Get Gough! The loans affair conspiracy

👤 Robin Ramsay  
Book review

Get Gough! The loans affair conspiracy

Dennis Freney
(Dennis Freney, PO Box A716, Sydney, New South Wales 2000, Australia – £4.50 airmail, £3.75 seamail: international money orders only)

In Lobster 11 (p31) we referred to CIA operations in Australia in the middle 1970s. Since then we have received Freney’s Get Gough!, the most detailed account of those episodes we know of. This is A4 format, 75 pages, many photographs, and although it is difficult to follow in places – a profusion of new names and organisations – there is enough that can be understood to make it worth acquiring. There are lots of interesting trails here, Nugan-Hand, Task Force 157 among them.

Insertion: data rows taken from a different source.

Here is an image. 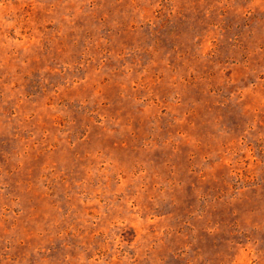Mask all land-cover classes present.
<instances>
[{"label":"rangeland","instance_id":"1","mask_svg":"<svg viewBox=\"0 0 264 264\" xmlns=\"http://www.w3.org/2000/svg\"><path fill=\"white\" fill-rule=\"evenodd\" d=\"M0 264H264V0H0Z\"/></svg>","mask_w":264,"mask_h":264}]
</instances>
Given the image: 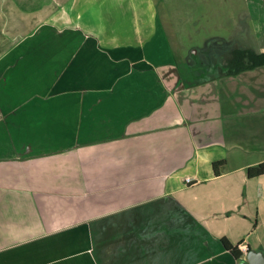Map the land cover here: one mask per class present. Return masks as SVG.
<instances>
[{
    "label": "crops",
    "instance_id": "obj_1",
    "mask_svg": "<svg viewBox=\"0 0 264 264\" xmlns=\"http://www.w3.org/2000/svg\"><path fill=\"white\" fill-rule=\"evenodd\" d=\"M121 1L0 0V264L264 252V174L248 171L264 161V65L226 75L214 45L191 48L190 77L159 22ZM47 34L63 51L43 63L31 46Z\"/></svg>",
    "mask_w": 264,
    "mask_h": 264
},
{
    "label": "rangeland",
    "instance_id": "obj_2",
    "mask_svg": "<svg viewBox=\"0 0 264 264\" xmlns=\"http://www.w3.org/2000/svg\"><path fill=\"white\" fill-rule=\"evenodd\" d=\"M123 2L136 5L143 19L147 20L145 23L155 26V21L159 22L169 38L171 53L178 56L175 59L179 63L178 67L182 73L186 71L189 75L191 48L203 50L214 45L216 53H225L228 48L255 47L257 46L255 24H258V32H264V0H122L121 3ZM57 6L60 8L59 4ZM256 13L258 16L255 21ZM262 36L264 40V33ZM34 47L39 53L42 50L43 57L39 55V60L44 61L43 63L61 59L56 53L62 52L63 48L55 47L52 35L47 34L35 44L32 43V51ZM51 51L54 52L49 54ZM141 57L145 58L146 53L141 52L134 65L141 66V63H137ZM158 59H146L145 63L150 65L149 68H160L170 64L167 61L162 62L161 57ZM123 60L127 58H119V64ZM52 66H55L52 67L54 72H58L56 68L61 72L57 65ZM182 76L187 79V75ZM2 94L0 92V95Z\"/></svg>",
    "mask_w": 264,
    "mask_h": 264
},
{
    "label": "trees",
    "instance_id": "obj_3",
    "mask_svg": "<svg viewBox=\"0 0 264 264\" xmlns=\"http://www.w3.org/2000/svg\"><path fill=\"white\" fill-rule=\"evenodd\" d=\"M224 65L226 69V75L236 74L244 69L254 68L264 65V50H258L253 46L247 47H233L228 48L225 53L222 54ZM222 66V64H221ZM226 164L225 159L216 160L213 162L214 170L216 173H220L221 167ZM249 175L257 176L264 174V161L250 166ZM224 245L229 248L238 258L243 255V251L238 245H233L228 238H223Z\"/></svg>",
    "mask_w": 264,
    "mask_h": 264
},
{
    "label": "water",
    "instance_id": "obj_4",
    "mask_svg": "<svg viewBox=\"0 0 264 264\" xmlns=\"http://www.w3.org/2000/svg\"><path fill=\"white\" fill-rule=\"evenodd\" d=\"M239 264H264V252L256 249H249L245 257L240 258Z\"/></svg>",
    "mask_w": 264,
    "mask_h": 264
},
{
    "label": "built area",
    "instance_id": "obj_5",
    "mask_svg": "<svg viewBox=\"0 0 264 264\" xmlns=\"http://www.w3.org/2000/svg\"><path fill=\"white\" fill-rule=\"evenodd\" d=\"M187 181L190 182V181H192V180H191V178H187ZM244 251H245V253H247V251H248L247 248H244Z\"/></svg>",
    "mask_w": 264,
    "mask_h": 264
}]
</instances>
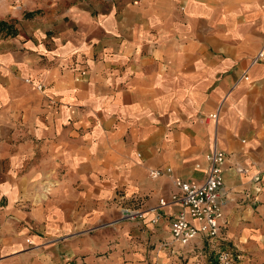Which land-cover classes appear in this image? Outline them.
<instances>
[{
    "label": "crops",
    "instance_id": "1",
    "mask_svg": "<svg viewBox=\"0 0 264 264\" xmlns=\"http://www.w3.org/2000/svg\"><path fill=\"white\" fill-rule=\"evenodd\" d=\"M263 39L264 0L0 10V264H189L194 249L211 254V239L198 236L188 257L169 243L179 205L157 199L174 177L201 181L212 146L225 153L218 238L260 251L264 61L251 59Z\"/></svg>",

This period takes on a new significance at the moment because it appears that the CIA is running the same “loans affair” operation against the Lange government in New Zealand. The background, the four year anti-NZ campaign by the US government, is detailed in ‘How the US tries to subvert Lange’, Robin Ramsay, in Journal of European Nuclear Disarmament No 26 (from END,11 Goodwin Street, London N4 3BR – £1.00 plus postage). But this piece, written in mid-January, finishes just as the NZ “loans affair” began. A mid-February update on the “loans affair” by Owen Wilkes appeared in Wellington Confidential February 1987 (PO Box 9034, Wellington, New Zealand – no price, but £1.00 should secure a photocopy).

Other NZ sources of information of interest are:

  • Watchdog – the journal of the Campaign Against Foreign Control of New Zealand, from PO Box 2258, Christchurch, New Zealand;
  • Big Sister – newsletter of the Organisation to Abolish the Security Intelligence Service, Box 1666, Wellington, New Zealand;
  • New Zealand Nuclear Free Zone Committee, PO Box 18541, Christchurch, New Zealand, which publishes and distributes material on US/CIA operations in the region.

As multi-national capital shifts east in search of cheap labour and new markets, the focus of CIA et al operations is shifting also. The Pacific, including Australia and New Zealand, is going to be the “hot” area for the foreseeable future.